* **What the task asks**
Rename "scientific name" to "binomial name" in the records from the line with "genus: Scarus" up to and including the line with "scientific name: Alternanthera philoxeroides". Write out only those lines, with nothing else altered.

* **Rows from a dataset**
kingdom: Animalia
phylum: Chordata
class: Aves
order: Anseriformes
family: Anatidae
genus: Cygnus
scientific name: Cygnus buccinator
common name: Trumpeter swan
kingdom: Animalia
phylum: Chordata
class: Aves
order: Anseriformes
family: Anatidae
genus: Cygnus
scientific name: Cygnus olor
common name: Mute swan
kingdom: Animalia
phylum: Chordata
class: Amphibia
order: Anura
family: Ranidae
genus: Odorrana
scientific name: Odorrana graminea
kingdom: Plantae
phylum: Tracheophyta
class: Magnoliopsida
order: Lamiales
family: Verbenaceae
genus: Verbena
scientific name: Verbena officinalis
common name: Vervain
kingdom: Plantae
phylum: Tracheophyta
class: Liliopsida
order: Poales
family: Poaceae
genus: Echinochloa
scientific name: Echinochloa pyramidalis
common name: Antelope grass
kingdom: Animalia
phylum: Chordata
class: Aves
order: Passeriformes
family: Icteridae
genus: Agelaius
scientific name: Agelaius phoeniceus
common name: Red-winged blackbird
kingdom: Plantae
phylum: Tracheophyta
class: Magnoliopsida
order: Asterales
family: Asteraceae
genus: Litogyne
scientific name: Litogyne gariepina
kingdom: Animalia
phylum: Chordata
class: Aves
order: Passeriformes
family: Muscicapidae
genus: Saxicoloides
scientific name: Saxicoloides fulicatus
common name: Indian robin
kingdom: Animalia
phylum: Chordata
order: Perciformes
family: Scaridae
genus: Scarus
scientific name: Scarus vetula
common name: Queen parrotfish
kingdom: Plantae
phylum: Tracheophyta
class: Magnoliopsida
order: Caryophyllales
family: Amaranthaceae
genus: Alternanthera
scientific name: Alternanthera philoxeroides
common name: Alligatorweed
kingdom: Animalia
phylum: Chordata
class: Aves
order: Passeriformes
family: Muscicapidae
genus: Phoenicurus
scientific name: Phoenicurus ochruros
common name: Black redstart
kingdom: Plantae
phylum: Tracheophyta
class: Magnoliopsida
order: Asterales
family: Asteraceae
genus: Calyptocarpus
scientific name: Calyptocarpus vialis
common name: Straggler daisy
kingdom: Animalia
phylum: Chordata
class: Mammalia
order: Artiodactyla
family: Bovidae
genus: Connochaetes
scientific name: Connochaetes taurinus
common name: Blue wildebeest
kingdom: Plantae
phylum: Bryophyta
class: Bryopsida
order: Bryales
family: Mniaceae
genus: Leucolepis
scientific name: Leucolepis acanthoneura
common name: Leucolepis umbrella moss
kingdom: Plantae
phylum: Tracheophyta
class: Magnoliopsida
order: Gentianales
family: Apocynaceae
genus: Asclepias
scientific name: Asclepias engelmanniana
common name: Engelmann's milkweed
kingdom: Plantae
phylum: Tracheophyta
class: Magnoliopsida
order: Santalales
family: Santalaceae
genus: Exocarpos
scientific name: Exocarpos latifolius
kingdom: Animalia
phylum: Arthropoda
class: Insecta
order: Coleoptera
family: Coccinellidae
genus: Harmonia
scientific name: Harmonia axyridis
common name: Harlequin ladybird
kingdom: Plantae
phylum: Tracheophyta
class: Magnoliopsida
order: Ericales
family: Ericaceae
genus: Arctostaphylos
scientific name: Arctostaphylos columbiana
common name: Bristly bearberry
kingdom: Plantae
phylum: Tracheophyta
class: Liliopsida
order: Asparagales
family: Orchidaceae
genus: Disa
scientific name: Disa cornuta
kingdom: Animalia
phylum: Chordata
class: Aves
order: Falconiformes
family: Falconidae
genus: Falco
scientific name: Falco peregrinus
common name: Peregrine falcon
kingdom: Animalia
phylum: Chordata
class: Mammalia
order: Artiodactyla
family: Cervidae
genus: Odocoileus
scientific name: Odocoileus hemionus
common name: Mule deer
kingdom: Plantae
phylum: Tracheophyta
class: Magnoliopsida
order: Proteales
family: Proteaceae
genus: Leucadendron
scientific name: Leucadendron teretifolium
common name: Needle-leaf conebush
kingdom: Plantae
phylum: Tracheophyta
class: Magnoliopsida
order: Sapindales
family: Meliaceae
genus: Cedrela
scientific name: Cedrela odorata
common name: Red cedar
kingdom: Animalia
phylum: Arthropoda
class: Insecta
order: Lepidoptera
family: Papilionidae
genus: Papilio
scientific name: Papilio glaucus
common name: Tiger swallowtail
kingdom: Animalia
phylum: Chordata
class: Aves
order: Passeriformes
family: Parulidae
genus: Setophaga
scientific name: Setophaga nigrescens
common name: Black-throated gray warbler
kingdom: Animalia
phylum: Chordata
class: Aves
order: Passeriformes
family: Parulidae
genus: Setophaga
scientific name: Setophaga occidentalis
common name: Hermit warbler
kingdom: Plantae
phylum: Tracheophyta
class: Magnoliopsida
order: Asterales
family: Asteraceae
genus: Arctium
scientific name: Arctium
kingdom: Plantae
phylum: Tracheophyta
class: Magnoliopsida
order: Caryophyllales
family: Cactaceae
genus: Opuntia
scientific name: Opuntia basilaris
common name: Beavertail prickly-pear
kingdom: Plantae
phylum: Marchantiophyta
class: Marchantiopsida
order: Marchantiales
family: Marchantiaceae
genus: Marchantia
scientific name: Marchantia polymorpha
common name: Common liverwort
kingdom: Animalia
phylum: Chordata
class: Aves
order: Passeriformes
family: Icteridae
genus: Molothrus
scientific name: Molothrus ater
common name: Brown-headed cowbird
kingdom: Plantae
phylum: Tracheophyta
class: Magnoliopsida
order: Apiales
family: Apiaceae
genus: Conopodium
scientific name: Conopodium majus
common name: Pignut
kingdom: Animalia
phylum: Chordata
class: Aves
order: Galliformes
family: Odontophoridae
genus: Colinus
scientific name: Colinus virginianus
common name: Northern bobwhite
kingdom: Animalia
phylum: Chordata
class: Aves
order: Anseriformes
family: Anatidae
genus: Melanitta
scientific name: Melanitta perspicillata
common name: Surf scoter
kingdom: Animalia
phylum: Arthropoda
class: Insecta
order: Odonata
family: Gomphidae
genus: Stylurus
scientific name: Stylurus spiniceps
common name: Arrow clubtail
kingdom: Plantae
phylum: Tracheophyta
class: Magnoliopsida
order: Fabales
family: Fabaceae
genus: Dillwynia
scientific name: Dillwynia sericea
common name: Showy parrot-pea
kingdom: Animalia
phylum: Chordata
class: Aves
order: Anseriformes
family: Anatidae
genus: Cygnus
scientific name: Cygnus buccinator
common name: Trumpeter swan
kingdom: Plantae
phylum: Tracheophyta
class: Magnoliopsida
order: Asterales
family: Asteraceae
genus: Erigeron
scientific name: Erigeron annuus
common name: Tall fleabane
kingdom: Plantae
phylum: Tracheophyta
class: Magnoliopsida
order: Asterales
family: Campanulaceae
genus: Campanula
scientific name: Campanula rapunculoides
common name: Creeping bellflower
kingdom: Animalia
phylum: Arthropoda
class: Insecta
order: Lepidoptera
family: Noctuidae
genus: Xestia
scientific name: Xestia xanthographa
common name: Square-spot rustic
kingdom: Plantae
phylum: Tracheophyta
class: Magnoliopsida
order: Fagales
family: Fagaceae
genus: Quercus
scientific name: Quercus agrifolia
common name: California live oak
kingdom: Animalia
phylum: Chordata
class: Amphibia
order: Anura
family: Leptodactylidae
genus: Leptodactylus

* **Solution to the exercise**
genus: Scarus
binomial name: Scarus vetula
common name: Queen parrotfish
kingdom: Plantae
phylum: Tracheophyta
class: Magnoliopsida
order: Caryophyllales
family: Amaranthaceae
genus: Alternanthera
binomial name: Alternanthera philoxeroides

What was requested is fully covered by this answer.